Postl wollte nicht, dass ein weiteres Kaffeehaus in Wien stirbt. "Ich will einen freien, demokratischen Raum schaffen. Wo Platz für Kunst und Kultur ist, wo jeder herkommen kann, wo Schüler und Studenten auch einmal stangeln." Deswegen will sie bei den Preisen moderat bleiben (Mokka 2,50 Euro, 1/8 Schankwein 2,10 Euro). Deswegen gibt es neben den üblichen internationalen Zeitungen auch eine polinische, eine serbische und die türkische Hürriyet. Und deshalb gibt es neben klassischem Kaffeehaus-Essen auch glutenfreie Mehlspeisen und vegane Menüs. "Ich nehme die Gäste ernst, deshalb machen wir das so", sagt Postl.

Und das tut sie auch mit dem Grätzel: Das Bier ist von der Ottakringer Brauerei, zum Frühstück serviert sie Manner-Müsli, die Blumenkisteln bestückt "die Viktoria von gegenüber" und das Fleisch kommt vom Gissinger ein paar Häuser weiter.

Abgesehen von der Wieder-Eröffnung des Café Ritter tut sich auch sonst einiges in Ottakring. Heute, Samstag, findet ab 17 Uhr der Mondscheinbazar in der Ottakringer Brauerei statt. Bei Musik und Essen Food Trucks können Privatpersonen und Jungdesigner ihre Ware verkaufen.

Der Mondscheinbazar ist nicht der erste Markt, der in der Ottakringer Brauerei Station macht. Begonnen hat es mit der Kunst- und Designveranstaltung Feschmarkt. Seit der dort Einzug hielt, nisten sich immer wieder Festivals und Märkte dort ein. "Der Bezirk erfährt eine Aufwertung und die ist noch nicht abgeschlossen", sagt Gabriele Grossberger von Ottakringer.

Gabi Grün und Esther Weinberger sehen als Ausgangspunkt dafür den Umbau der Ottakringer Straße im Jahr 2013. Das war auch die Initialzündung für die Gründung des "Recycling-Kosmos".

Nachhaltig leben

Der Verein will die Ottakringer Straße zur "Straße der Nachhaltigkeit" zu machen. An der Grenze zu Hernals betreibt der Verein in einem ehemaligen Wettlokal die "Material-Koje". Firmen können dort Materialreste vorbeibringen – etwa leere Kaffee-Packungen, Jutesäcke oder Behältnisse aus Labors. Künstler oder Pädagogen oder alle anderen, die damit basteln wollen, können sich gegen eine Spende daran bedienen. Esther Weinberger hält auch sogenannte Upcycling-Workshops für Kinder oder Näh-Cafés für Erwachsene. "Es landet so viel im Müll. Wir wollen zeigen, dass es auch anders gehen kann", sagen Weinberger und Grün.

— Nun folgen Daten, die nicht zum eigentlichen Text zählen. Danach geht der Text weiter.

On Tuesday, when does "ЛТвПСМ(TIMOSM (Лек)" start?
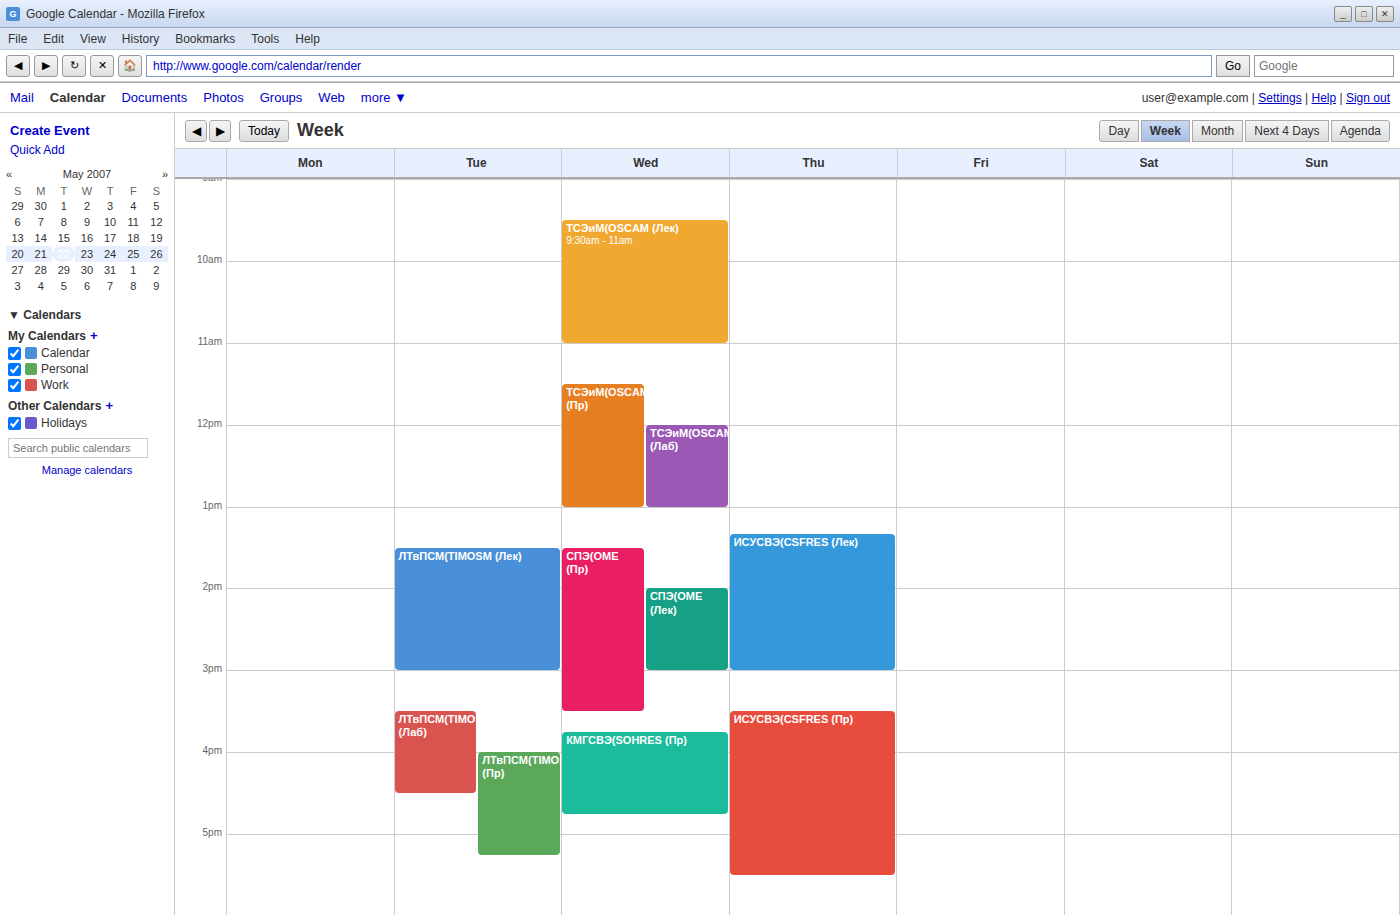
1:30 PM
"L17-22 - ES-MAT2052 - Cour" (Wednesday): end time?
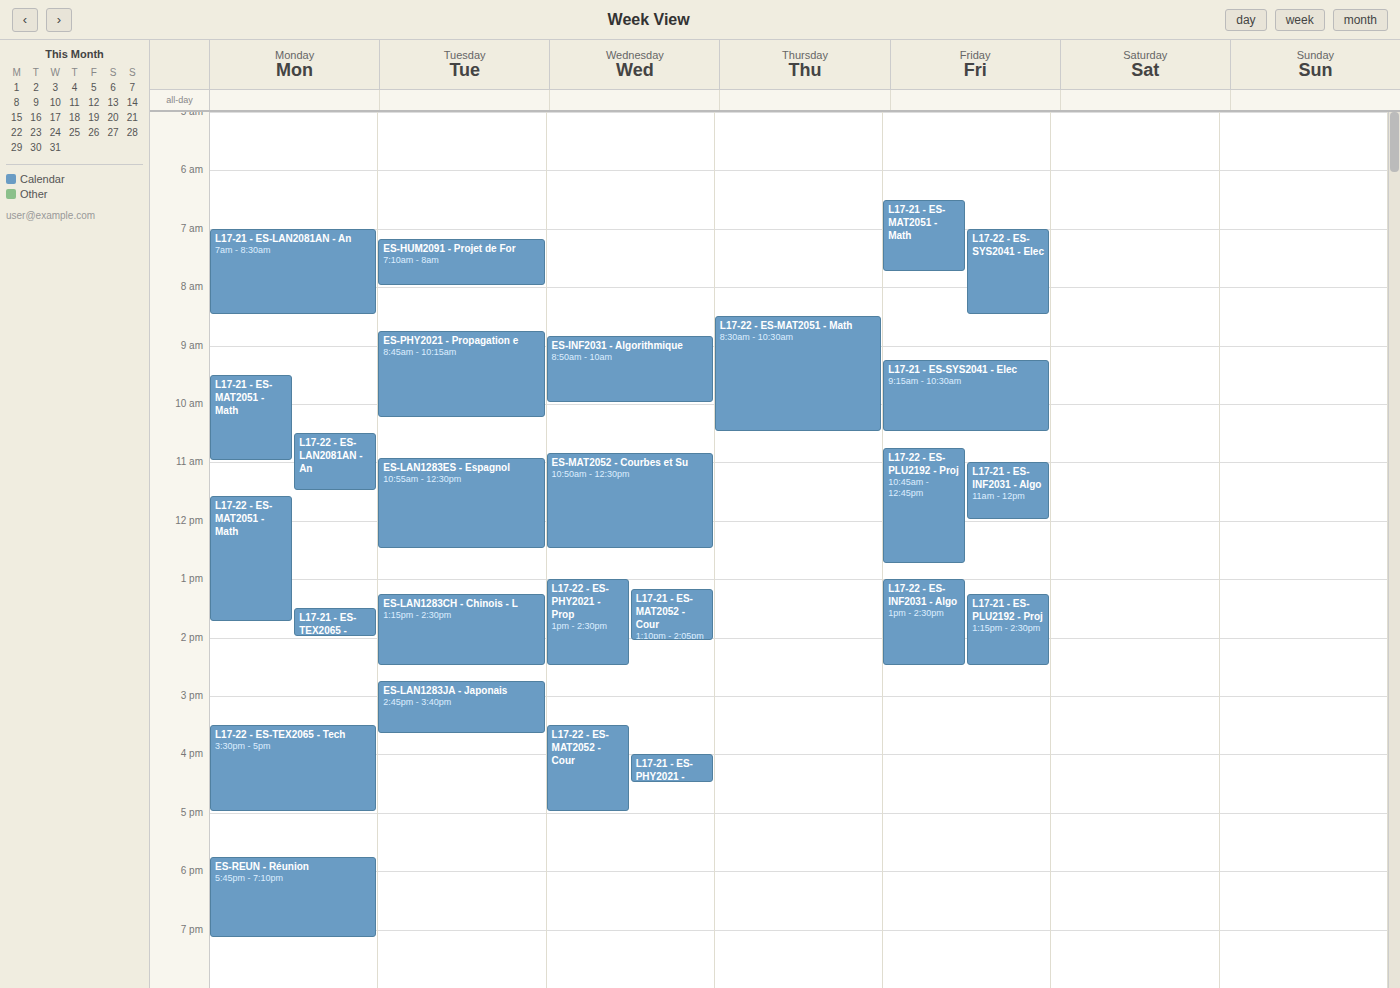
5:00 PM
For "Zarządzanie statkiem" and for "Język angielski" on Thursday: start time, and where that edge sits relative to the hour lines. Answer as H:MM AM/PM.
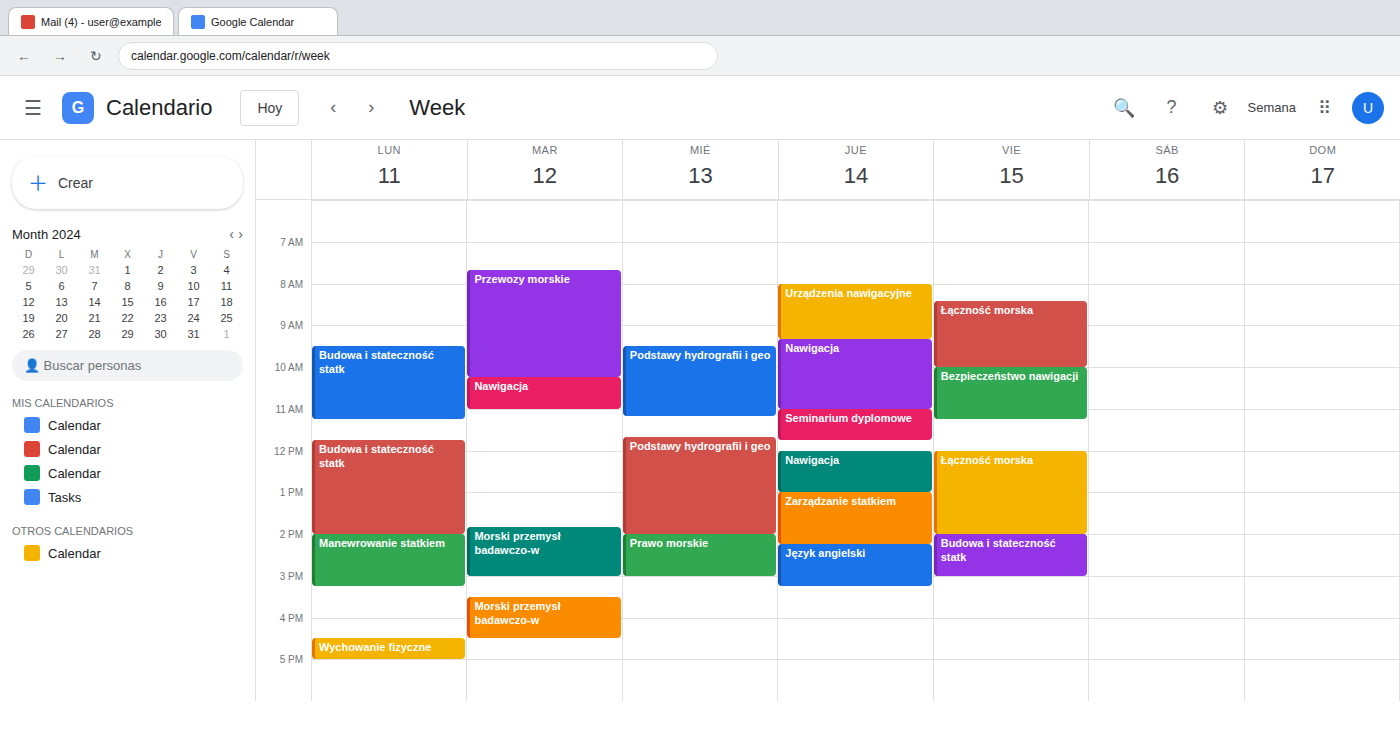
"Zarządzanie statkiem": 1:00 PM, exactly on the 1 PM line. "Język angielski": 2:15 PM, neither: a quarter of the way from the 2 PM line to the 3 PM line.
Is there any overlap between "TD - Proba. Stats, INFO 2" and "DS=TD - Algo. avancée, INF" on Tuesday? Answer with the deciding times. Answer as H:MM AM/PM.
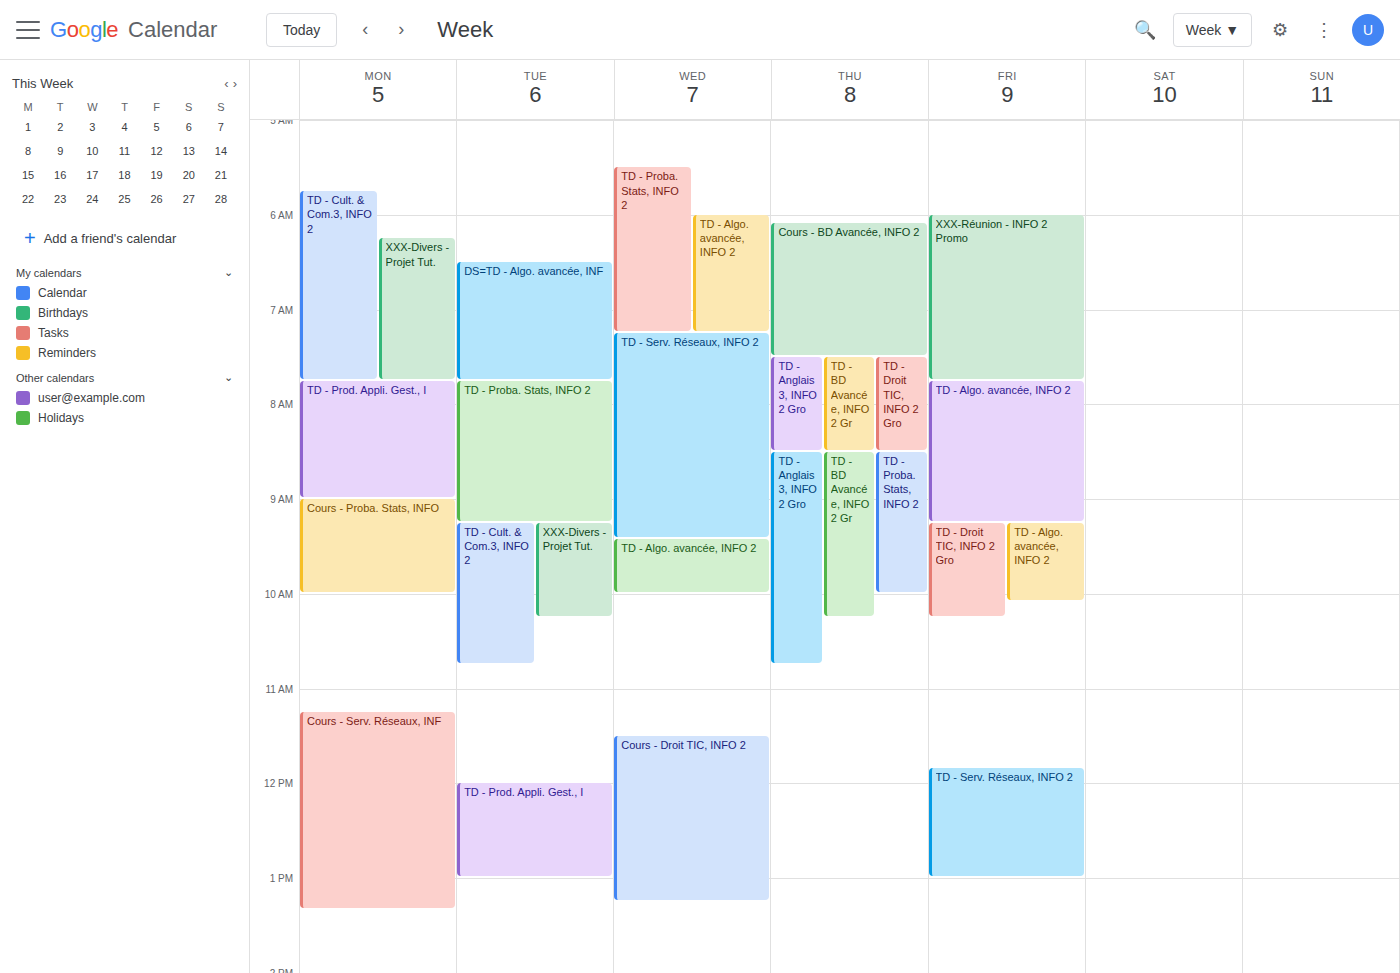
"DS=TD - Algo. avancée, INF" ends at 7:45 AM, exactly when "TD - Proba. Stats, INFO 2" starts -- they touch but do not overlap.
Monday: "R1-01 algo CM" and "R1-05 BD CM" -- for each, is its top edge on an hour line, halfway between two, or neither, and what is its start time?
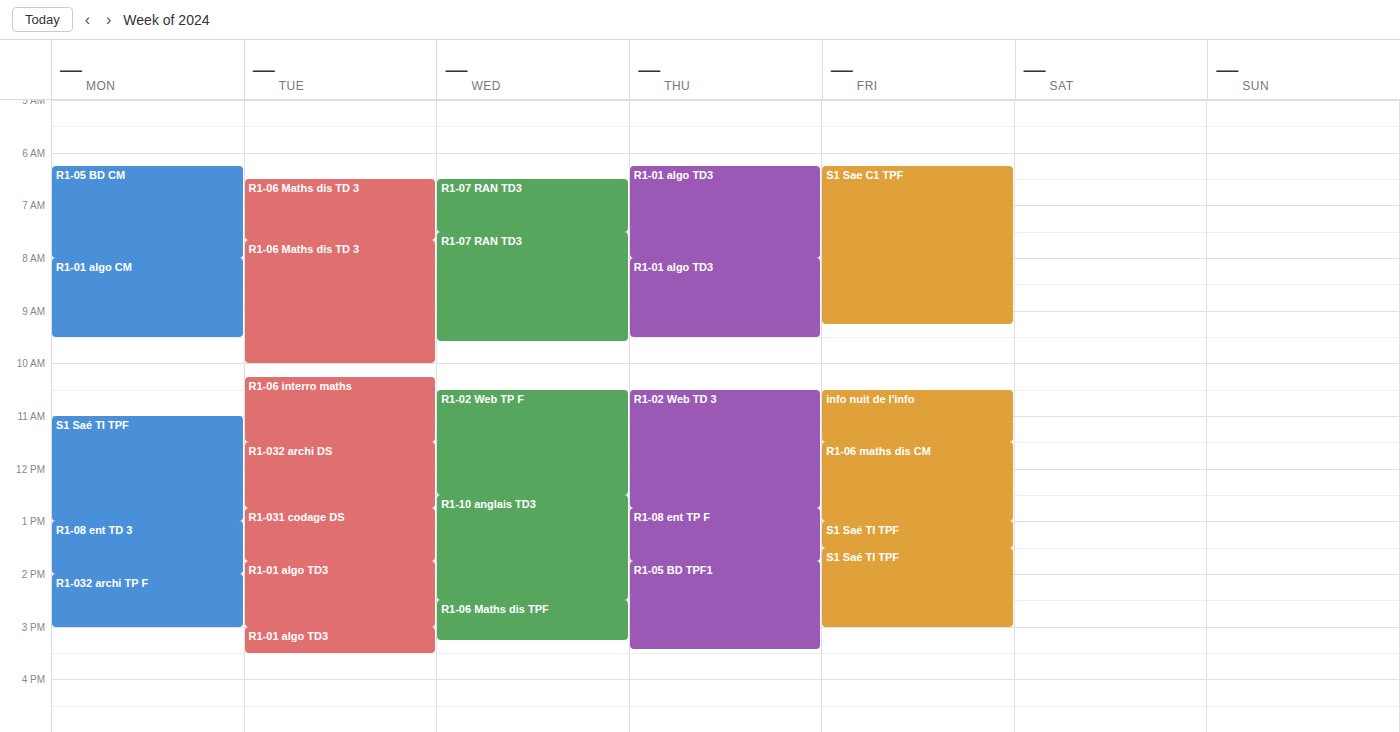
"R1-01 algo CM": 8:00 AM, exactly on the 8 AM line. "R1-05 BD CM": 6:15 AM, neither: a quarter of the way from the 6 AM line to the 7 AM line.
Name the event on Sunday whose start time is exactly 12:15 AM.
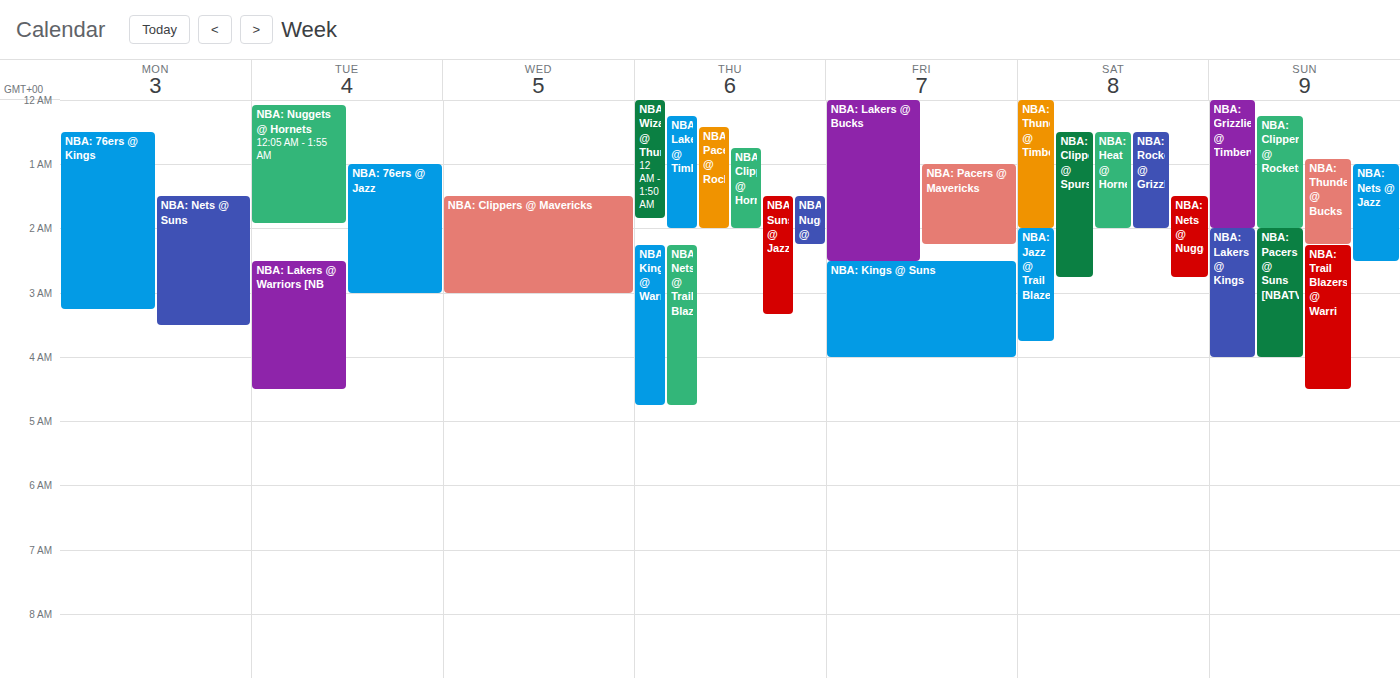
"NBA: Clippers @ Rockets"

Bis die Ottakringer Straße tatsächlich die "Straße der Nachhaltigkeit" ist, wird es noch dauern, der Grundstein dafür ist aber gelegt: Seit die Grätzel-Initiative werkt, siedelte sich bereits ein Reparatur-Tischler, ein Shop für gebrauchte Computer und das Faltrad (wo Räder nicht nur verkauft, sondern auch repariert werden) an.